Directions >> The records below must be returned in full and unaltered.

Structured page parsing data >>
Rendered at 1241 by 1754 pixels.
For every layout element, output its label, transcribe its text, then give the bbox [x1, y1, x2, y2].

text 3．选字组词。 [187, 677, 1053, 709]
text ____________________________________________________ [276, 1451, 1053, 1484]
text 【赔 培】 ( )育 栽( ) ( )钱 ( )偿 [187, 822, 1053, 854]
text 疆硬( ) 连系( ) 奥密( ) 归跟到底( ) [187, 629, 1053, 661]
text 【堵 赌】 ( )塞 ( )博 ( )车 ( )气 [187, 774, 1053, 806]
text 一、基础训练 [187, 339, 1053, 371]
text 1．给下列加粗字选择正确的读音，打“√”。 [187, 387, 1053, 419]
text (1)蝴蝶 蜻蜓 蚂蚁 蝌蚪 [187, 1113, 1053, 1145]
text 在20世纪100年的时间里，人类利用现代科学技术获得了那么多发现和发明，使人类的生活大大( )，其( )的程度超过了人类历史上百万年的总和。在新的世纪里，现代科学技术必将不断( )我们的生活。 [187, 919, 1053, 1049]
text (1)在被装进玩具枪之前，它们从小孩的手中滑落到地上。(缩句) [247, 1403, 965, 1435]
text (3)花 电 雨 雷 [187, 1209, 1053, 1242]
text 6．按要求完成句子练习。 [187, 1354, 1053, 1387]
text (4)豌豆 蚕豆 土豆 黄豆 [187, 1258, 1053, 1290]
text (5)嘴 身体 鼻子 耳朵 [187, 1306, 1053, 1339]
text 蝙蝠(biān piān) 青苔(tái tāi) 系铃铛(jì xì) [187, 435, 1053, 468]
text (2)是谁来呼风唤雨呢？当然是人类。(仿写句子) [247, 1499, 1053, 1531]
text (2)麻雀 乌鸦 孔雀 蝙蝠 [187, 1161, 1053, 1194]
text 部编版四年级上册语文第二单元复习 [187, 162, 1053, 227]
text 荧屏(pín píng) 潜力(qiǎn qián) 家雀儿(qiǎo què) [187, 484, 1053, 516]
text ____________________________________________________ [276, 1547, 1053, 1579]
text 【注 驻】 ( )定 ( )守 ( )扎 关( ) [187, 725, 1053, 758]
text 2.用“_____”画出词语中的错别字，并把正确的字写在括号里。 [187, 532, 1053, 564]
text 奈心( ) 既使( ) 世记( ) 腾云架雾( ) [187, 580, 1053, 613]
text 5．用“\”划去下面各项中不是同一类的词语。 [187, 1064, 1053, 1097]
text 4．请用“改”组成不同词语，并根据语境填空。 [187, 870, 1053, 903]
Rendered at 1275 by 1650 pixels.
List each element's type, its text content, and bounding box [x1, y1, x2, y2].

Solution to the exercise >>
Rendered at 1241 by 1754 pixels.
For every layout element, output its label, transcribe its text, then give the bbox [x1, y1, x2, y2].

text 3．选字组词。 [187, 677, 1053, 709]
text ____________________________________________________ [276, 1451, 1053, 1484]
text 【赔 培】 ( )育 栽( ) ( )钱 ( )偿 [187, 822, 1053, 854]
text 疆硬( ) 连系( ) 奥密( ) 归跟到底( ) [187, 629, 1053, 661]
text 【堵 赌】 ( )塞 ( )博 ( )车 ( )气 [187, 774, 1053, 806]
text 一、基础训练 [187, 339, 1053, 371]
text 1．给下列加粗字选择正确的读音，打“√”。 [187, 387, 1053, 419]
text (1)蝴蝶 蜻蜓 蚂蚁 蝌蚪 [187, 1113, 1053, 1145]
text 在20世纪100年的时间里，人类利用现代科学技术获得了那么多发现和发明，使人类的生活大大( )，其( )的程度超过了人类历史上百万年的总和。在新的世纪里，现代科学技术必将不断( )我们的生活。 [187, 919, 1053, 1049]
text (1)在被装进玩具枪之前，它们从小孩的手中滑落到地上。(缩句) [247, 1403, 965, 1435]
text (3)花 电 雨 雷 [187, 1209, 1053, 1242]
text 6．按要求完成句子练习。 [187, 1354, 1053, 1387]
text (4)豌豆 蚕豆 土豆 黄豆 [187, 1258, 1053, 1290]
text (5)嘴 身体 鼻子 耳朵 [187, 1306, 1053, 1339]
text 蝙蝠(biān piān) 青苔(tái tāi) 系铃铛(jì xì) [187, 435, 1053, 468]
text (2)是谁来呼风唤雨呢？当然是人类。(仿写句子) [247, 1499, 1053, 1531]
text (2)麻雀 乌鸦 孔雀 蝙蝠 [187, 1161, 1053, 1194]
text 部编版四年级上册语文第二单元复习 [187, 162, 1053, 227]
text 荧屏(pín píng) 潜力(qiǎn qián) 家雀儿(qiǎo què) [187, 484, 1053, 516]
text ____________________________________________________ [276, 1547, 1053, 1579]
text 【注 驻】 ( )定 ( )守 ( )扎 关( ) [187, 725, 1053, 758]
text 2.用“_____”画出词语中的错别字，并把正确的字写在括号里。 [187, 532, 1053, 564]
text 奈心( ) 既使( ) 世记( ) 腾云架雾( ) [187, 580, 1053, 613]
text 5．用“\”划去下面各项中不是同一类的词语。 [187, 1064, 1053, 1097]
text 4．请用“改”组成不同词语，并根据语境填空。 [187, 870, 1053, 903]
Rendered at 1275 by 1650 pixels.
List each element's type, its text content, and bounding box [x1, y1, x2, y2].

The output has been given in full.